Given records START
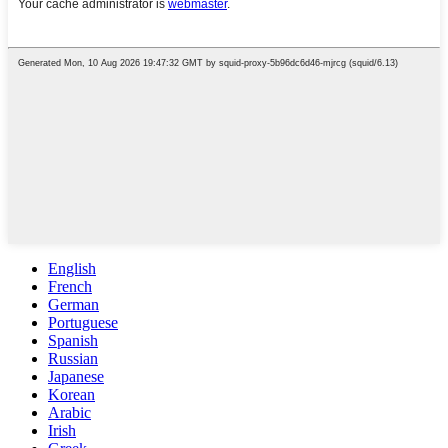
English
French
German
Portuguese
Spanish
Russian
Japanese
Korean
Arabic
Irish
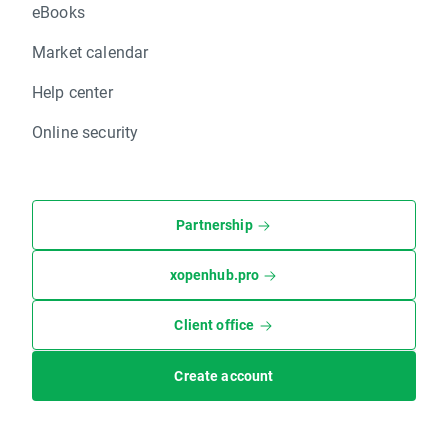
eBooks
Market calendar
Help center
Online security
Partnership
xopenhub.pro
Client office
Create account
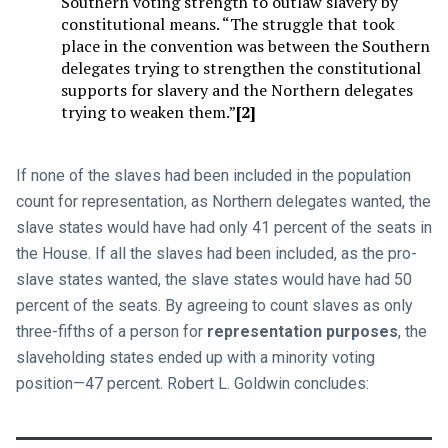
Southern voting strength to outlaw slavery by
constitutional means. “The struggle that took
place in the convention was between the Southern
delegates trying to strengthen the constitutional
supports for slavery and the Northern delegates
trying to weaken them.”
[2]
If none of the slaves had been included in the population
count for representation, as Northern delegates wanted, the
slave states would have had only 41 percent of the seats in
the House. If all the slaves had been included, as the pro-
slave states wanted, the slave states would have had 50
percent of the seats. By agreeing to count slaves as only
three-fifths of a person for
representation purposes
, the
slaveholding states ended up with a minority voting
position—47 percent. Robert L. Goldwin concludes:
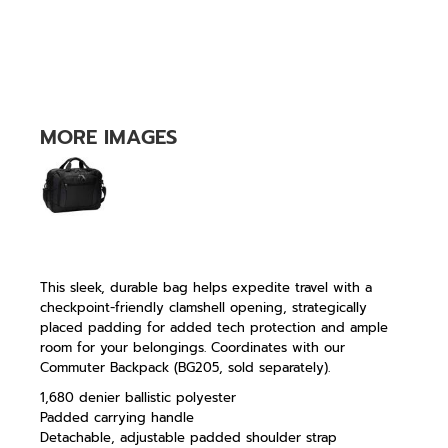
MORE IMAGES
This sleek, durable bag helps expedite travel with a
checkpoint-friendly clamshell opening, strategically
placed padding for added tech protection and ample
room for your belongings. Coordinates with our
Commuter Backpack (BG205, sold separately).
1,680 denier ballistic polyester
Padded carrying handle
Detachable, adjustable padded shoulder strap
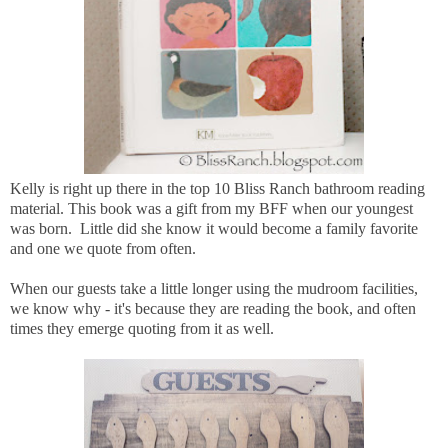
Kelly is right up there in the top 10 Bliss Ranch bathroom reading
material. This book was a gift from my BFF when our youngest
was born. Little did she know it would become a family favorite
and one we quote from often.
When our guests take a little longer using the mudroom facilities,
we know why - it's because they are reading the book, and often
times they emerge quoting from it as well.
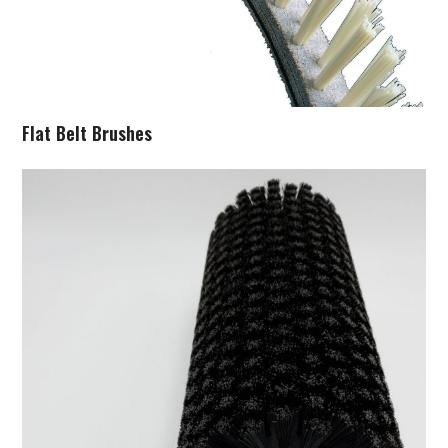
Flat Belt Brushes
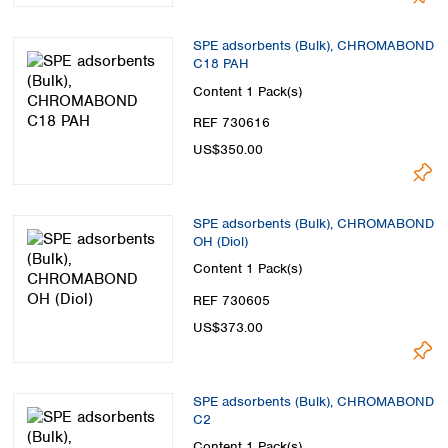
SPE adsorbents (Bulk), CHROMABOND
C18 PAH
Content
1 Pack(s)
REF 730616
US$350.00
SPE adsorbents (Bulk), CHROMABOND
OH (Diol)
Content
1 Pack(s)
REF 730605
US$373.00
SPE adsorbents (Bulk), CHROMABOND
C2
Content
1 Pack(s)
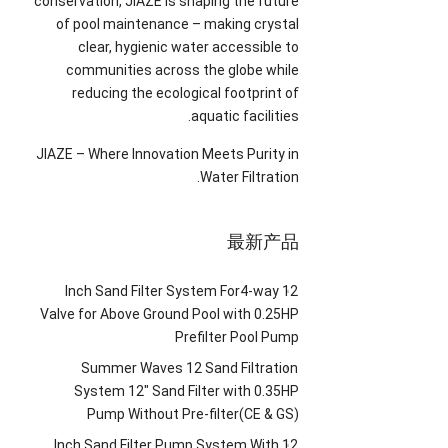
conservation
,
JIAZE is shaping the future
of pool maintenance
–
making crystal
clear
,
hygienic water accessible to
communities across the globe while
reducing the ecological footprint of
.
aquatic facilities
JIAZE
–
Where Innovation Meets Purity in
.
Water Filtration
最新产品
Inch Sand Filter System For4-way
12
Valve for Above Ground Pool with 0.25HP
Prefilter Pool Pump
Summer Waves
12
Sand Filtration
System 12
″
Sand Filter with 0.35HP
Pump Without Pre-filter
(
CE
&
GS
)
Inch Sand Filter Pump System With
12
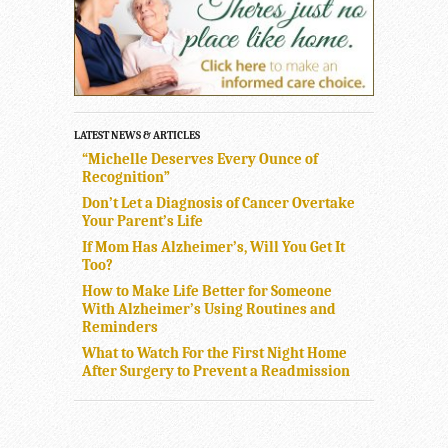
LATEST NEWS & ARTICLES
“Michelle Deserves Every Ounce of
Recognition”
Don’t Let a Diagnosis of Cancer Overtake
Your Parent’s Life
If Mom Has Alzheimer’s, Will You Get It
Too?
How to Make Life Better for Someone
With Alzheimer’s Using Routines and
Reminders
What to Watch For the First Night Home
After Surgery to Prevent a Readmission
Given records END
■ Task brief:
Write out the text lines of all the records above word for word, leaving the pictures out.

■ Exercise answer:
English
French
German
Portuguese
Spanish
Russian
Japanese
Korean
Arabic
Irish
eBooks
Market calendar
Help center
Online security
Partnership
xopenhub.pro
Client office
Create account
Southern voting strength to outlaw slavery by
constitutional means. “The struggle that took
place in the convention was between the Southern
delegates trying to strengthen the constitutional
supports for slavery and the Northern delegates
trying to weaken them.”
[2]
If none of the slaves had been included in the population
count for representation, as Northern delegates wanted, the
slave states would have had only 41 percent of the seats in
the House. If all the slaves had been included, as the pro-
slave states wanted, the slave states would have had 50
percent of the seats. By agreeing to count slaves as only
three-fifths of a person for
representation purposes
, the
slaveholding states ended up with a minority voting
position—47 percent. Robert L. Goldwin concludes:
MORE IMAGES
This sleek, durable bag helps expedite travel with a
checkpoint-friendly clamshell opening, strategically
placed padding for added tech protection and ample
room for your belongings. Coordinates with our
Commuter Backpack (BG205, sold separately).
1,680 denier ballistic polyester
Padded carrying handle
Detachable, adjustable padded shoulder strap
Kelly is right up there in the top 10 Bliss Ranch bathroom reading
material. This book was a gift from my BFF when our youngest
was born. Little did she know it would become a family favorite
and one we quote from often.
When our guests take a little longer using the mudroom facilities,
we know why - it's because they are reading the book, and often
times they emerge quoting from it as well.
Flat Belt Brushes
SPE adsorbents (Bulk), CHROMABOND
C18 PAH
Content
1 Pack(s)
REF 730616
US$350.00
SPE adsorbents (Bulk), CHROMABOND
OH (Diol)
Content
1 Pack(s)
REF 730605
US$373.00
SPE adsorbents (Bulk), CHROMABOND
C2
Content
1 Pack(s)
conservation
,
JIAZE is shaping the future
of pool maintenance
–
making crystal
clear
,
hygienic water accessible to
communities across the globe while
reducing the ecological footprint of
.
aquatic facilities
JIAZE
–
Where Innovation Meets Purity in
.
Water Filtration
最新产品
Inch Sand Filter System For4-way
12
Valve for Above Ground Pool with 0.25HP
Prefilter Pool Pump
Summer Waves
12
Sand Filtration
System 12
″
Sand Filter with 0.35HP
Pump Without Pre-filter
(
CE
&
GS
)
Inch Sand Filter Pump System With
12
LATEST NEWS & ARTICLES
“Michelle Deserves Every Ounce of
Recognition”
Don’t Let a Diagnosis of Cancer Overtake
Your Parent’s Life
If Mom Has Alzheimer’s, Will You Get It
Too?
How to Make Life Better for Someone
With Alzheimer’s Using Routines and
Reminders
What to Watch For the First Night Home
After Surgery to Prevent a Readmission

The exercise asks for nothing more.